In general, a 1 legged move to and close beyond the ema (b72) is a good sign that the trend may have ended or at least the counter-trend trades are likely to be profitable beyond the one and two point scalps. Until then, every entry is speculative and if you do enter, exit unless the entry takes you beyond the ema without pullbacks.
Friday, July 8, 2011
A 2 legged pullback after breakout is a good indication of a reversal
A trend break followed by a test of the prior extreme is a major reversal. Sometimes the break is so strong that the test is very shallow. For example, b26 broke a trend line and stopped short at the ema and went into barb wire. Often one bar breakouts fail and sell off rapidly but when it gave a 2 legged pullback (b28 and b32 found sellers) and the buyers were able to take out the prior swing high (b40 took out b28 high), a new trend was in effect (2 Higher highs and two higher lows).
So the next 2 legged pullback at b46 found lots of buyers and so did every pullback into the close.
Thursday, July 7, 2011
Trade only with trend when bars are tiny
A large gap works like a spike and usually is a spike in pre-market trading. If the open does not produce significant selling, there is a very good chance the price will channel up. A sharp two legged move to the ema may produce a strong trend but a low momentum move with tiny bars may act like a WP and produce a channel type move.
When most bars are small and have one and have one or two tick bodies, the trend is very likely continue in the direction if the gap for the rest of the day. If channel is narrow, every short signal gives an entry mid-range, something that's very likely to fail.
The best way to trade a channel is to buy any bull bar after a failed L2 near the ema or trendline. Usually when the L2 is off an inside bar near the ema, you can often buy the low of the inside bar on limit with a tight stop.
Wednesday, July 6, 2011
Whipsaw
When the market swings up and down on every bar stopping out every trade, its in whipsaw mode. Whipsaw can be triggered or aggravated by news as was the case today.

|---|

■ **Exercise task A**:
Extract from the trading notes the part that opens with the words containing "The best way" and closes with "the case today.".
■ **Exercise task B**:
Please rewrite all the records with "pencils" changed to "markers" and everything else left the same. Leave the pictures out of your answer.
The records have no connection to the trading notes.

■ **Collected data**:
|---|

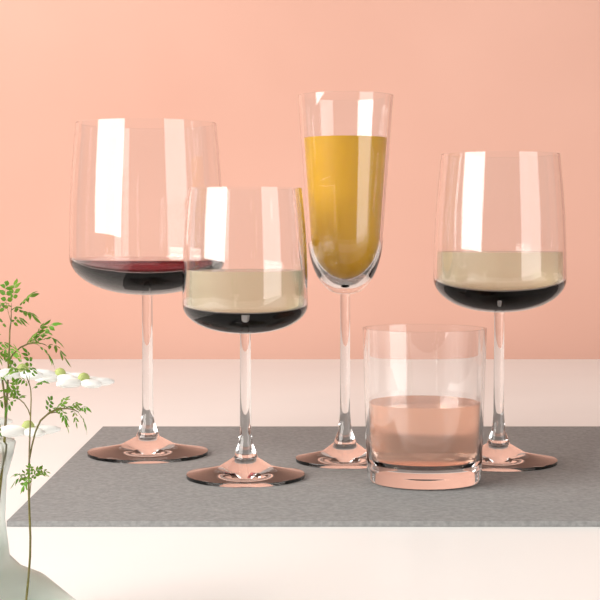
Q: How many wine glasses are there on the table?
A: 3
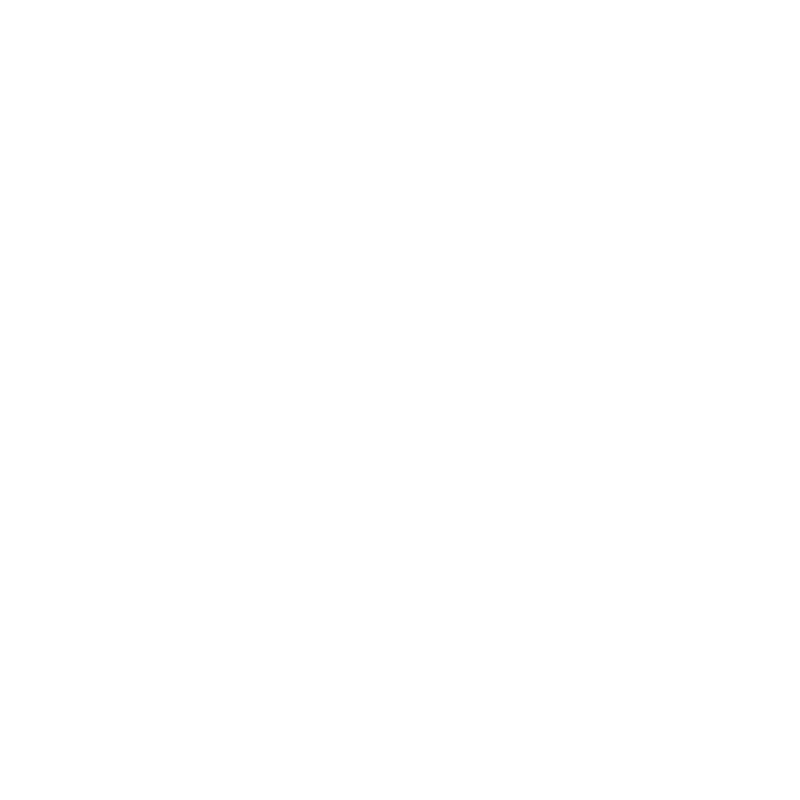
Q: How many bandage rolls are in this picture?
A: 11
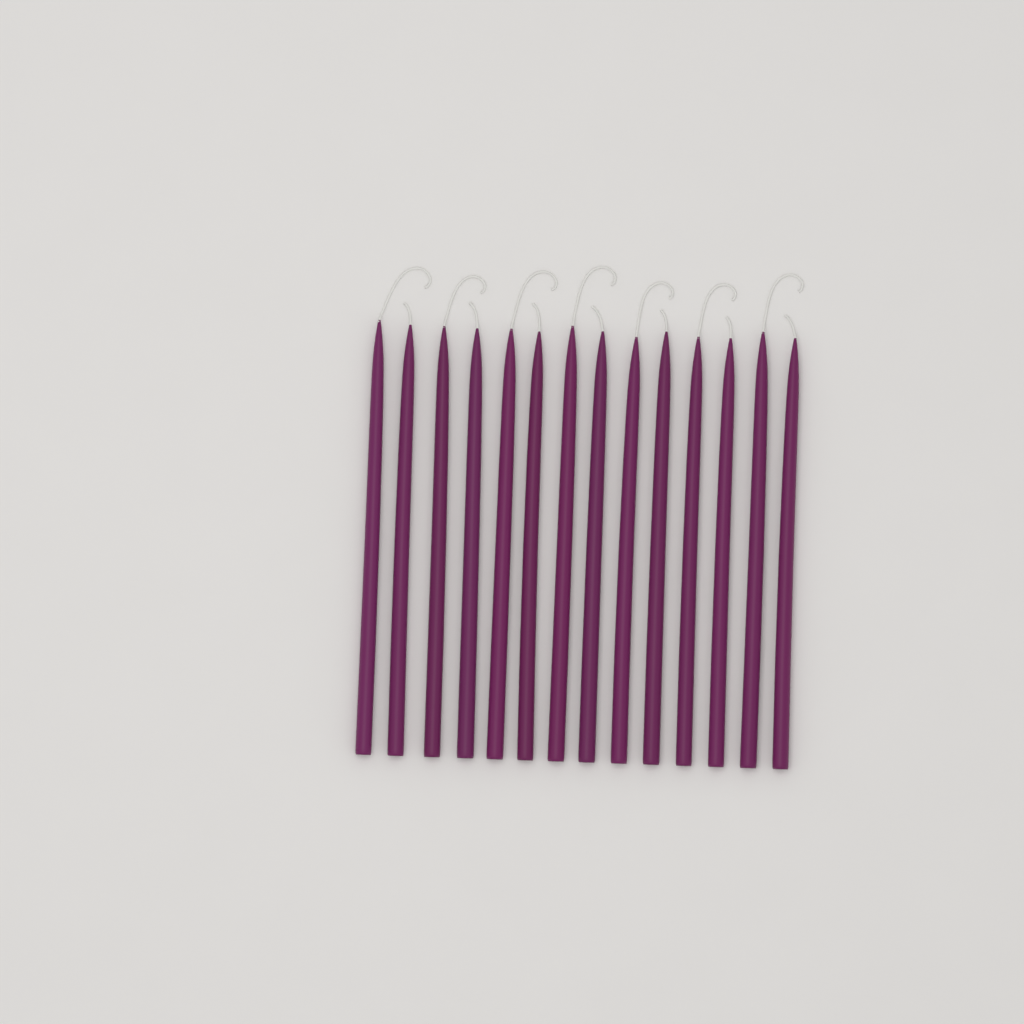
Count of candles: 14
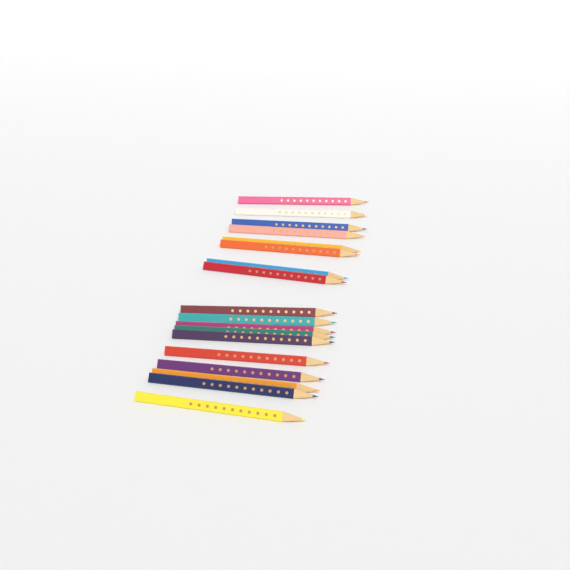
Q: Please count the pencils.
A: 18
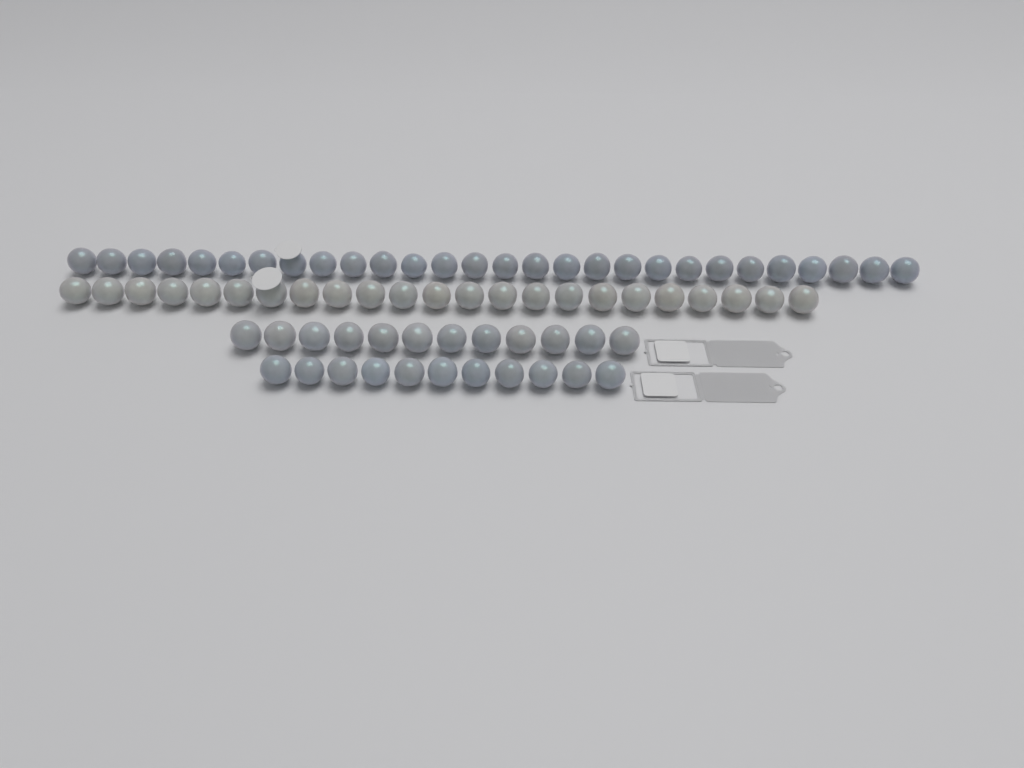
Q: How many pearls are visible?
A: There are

|---|

■ **Exercise solution A**:
The best way to trade a channel is to buy any bull bar after a failed L2 near the ema or trendline. Usually when the L2 is off an inside bar near the ema, you can often buy the low of the inside bar on limit with a tight stop.
Wednesday, July 6, 2011
Whipsaw
When the market swings up and down on every bar stopping out every trade, its in whipsaw mode. Whipsaw can be triggered or aggravated by news as was the case today.

■ **Exercise solution B**:
Q: How many wine glasses are there on the table?
A: 3
Q: How many bandage rolls are in this picture?
A: 11
Count of candles: 14
Q: Please count the markers.
A: 18
Q: How many pearls are visible?
A: There are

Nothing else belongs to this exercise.